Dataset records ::
=====
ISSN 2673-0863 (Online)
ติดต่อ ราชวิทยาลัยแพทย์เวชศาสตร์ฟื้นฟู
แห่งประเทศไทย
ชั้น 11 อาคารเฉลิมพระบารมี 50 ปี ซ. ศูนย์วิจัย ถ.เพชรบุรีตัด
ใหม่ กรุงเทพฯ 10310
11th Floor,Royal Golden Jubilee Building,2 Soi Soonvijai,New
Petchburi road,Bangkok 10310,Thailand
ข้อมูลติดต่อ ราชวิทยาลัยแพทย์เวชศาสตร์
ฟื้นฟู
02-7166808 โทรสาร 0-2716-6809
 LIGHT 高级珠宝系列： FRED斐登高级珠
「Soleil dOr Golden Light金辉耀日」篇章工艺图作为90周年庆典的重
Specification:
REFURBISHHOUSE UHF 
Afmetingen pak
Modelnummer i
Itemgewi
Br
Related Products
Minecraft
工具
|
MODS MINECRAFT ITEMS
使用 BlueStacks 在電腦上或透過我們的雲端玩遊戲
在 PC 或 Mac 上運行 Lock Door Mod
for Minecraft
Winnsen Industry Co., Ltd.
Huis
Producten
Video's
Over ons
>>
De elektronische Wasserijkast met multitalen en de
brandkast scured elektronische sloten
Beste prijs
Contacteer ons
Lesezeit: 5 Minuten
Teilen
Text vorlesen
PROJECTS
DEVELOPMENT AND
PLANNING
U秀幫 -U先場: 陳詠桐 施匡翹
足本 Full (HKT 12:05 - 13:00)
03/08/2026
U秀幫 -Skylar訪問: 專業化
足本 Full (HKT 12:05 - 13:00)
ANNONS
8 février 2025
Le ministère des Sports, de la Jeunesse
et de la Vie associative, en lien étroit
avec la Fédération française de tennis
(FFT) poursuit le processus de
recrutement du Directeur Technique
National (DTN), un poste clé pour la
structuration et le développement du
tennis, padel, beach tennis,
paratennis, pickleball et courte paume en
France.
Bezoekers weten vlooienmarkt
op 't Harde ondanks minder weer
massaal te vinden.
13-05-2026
=====
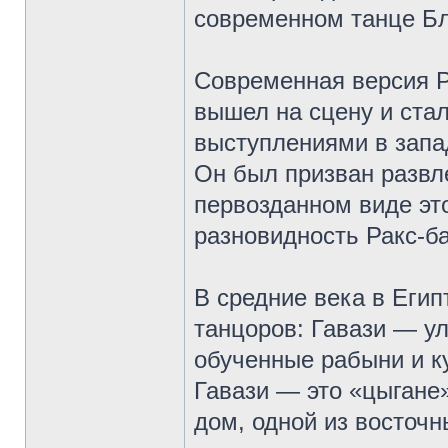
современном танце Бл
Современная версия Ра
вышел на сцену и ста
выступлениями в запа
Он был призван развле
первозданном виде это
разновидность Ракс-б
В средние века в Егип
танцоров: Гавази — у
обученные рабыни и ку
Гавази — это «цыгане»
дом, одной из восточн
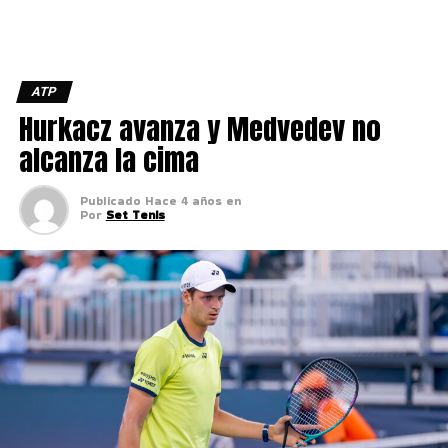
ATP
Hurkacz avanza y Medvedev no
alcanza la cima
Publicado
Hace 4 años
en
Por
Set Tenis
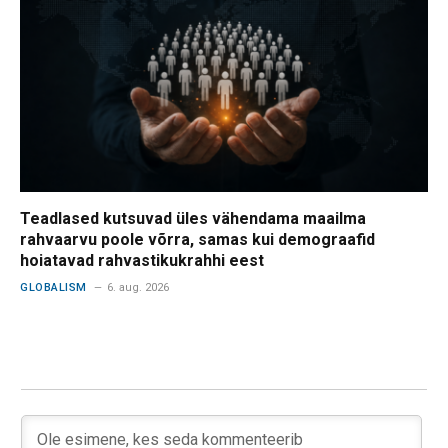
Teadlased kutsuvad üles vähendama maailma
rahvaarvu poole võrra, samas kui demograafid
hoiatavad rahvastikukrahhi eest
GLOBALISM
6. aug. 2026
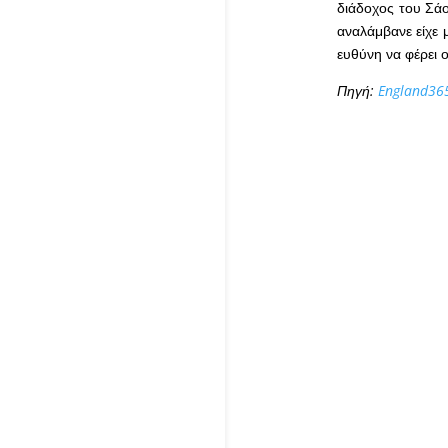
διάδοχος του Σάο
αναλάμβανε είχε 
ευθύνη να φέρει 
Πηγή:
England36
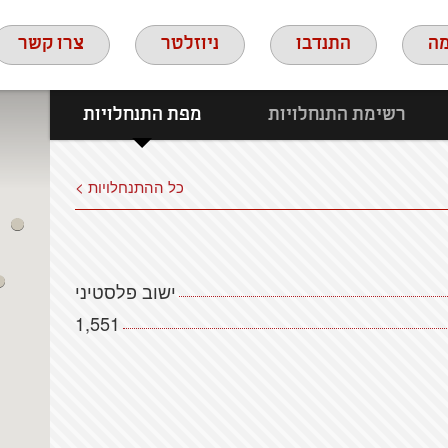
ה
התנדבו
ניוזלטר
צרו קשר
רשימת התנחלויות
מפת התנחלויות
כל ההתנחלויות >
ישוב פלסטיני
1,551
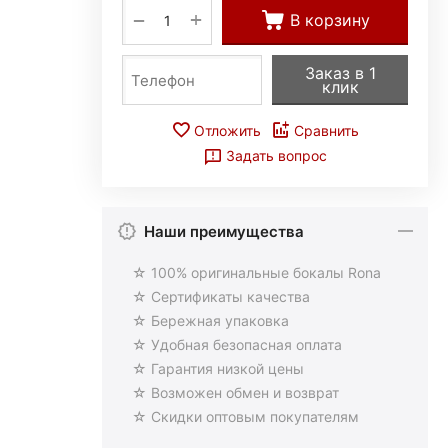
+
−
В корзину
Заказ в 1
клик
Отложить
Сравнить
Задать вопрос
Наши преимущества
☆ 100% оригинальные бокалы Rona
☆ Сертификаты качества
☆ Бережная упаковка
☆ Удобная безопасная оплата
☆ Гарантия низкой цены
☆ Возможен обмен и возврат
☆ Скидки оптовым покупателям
=====
WHAT IS EXPECTED :: Reproduce word for word the part of the records that opens with the line containing "Teadlased kutsuvad üles vähendama maailma" and closes with the line containing "Скидки оптовым покупателям", with both of those lines included. Leave the pictures out of your answer.

EXPECTED OUTPUT ::
Teadlased kutsuvad üles vähendama maailma
rahvaarvu poole võrra, samas kui demograafid
hoiatavad rahvastikukrahhi eest
GLOBALISM
6. aug. 2026
διάδοχος του Σάο
αναλάμβανε είχε 
ευθύνη να φέρει 
Πηγή:
England36
ה
התנדבו
ניוזלטר
צרו קשר
רשימת התנחלויות
מפת התנחלויות
כל ההתנחלויות >
ישוב פלסטיני
1,551
+
−
В корзину
Заказ в 1
клик
Отложить
Сравнить
Задать вопрос
Наши преимущества
☆ 100% оригинальные бокалы Rona
☆ Сертификаты качества
☆ Бережная упаковка
☆ Удобная безопасная оплата
☆ Гарантия низкой цены
☆ Возможен обмен и возврат
☆ Скидки оптовым покупателям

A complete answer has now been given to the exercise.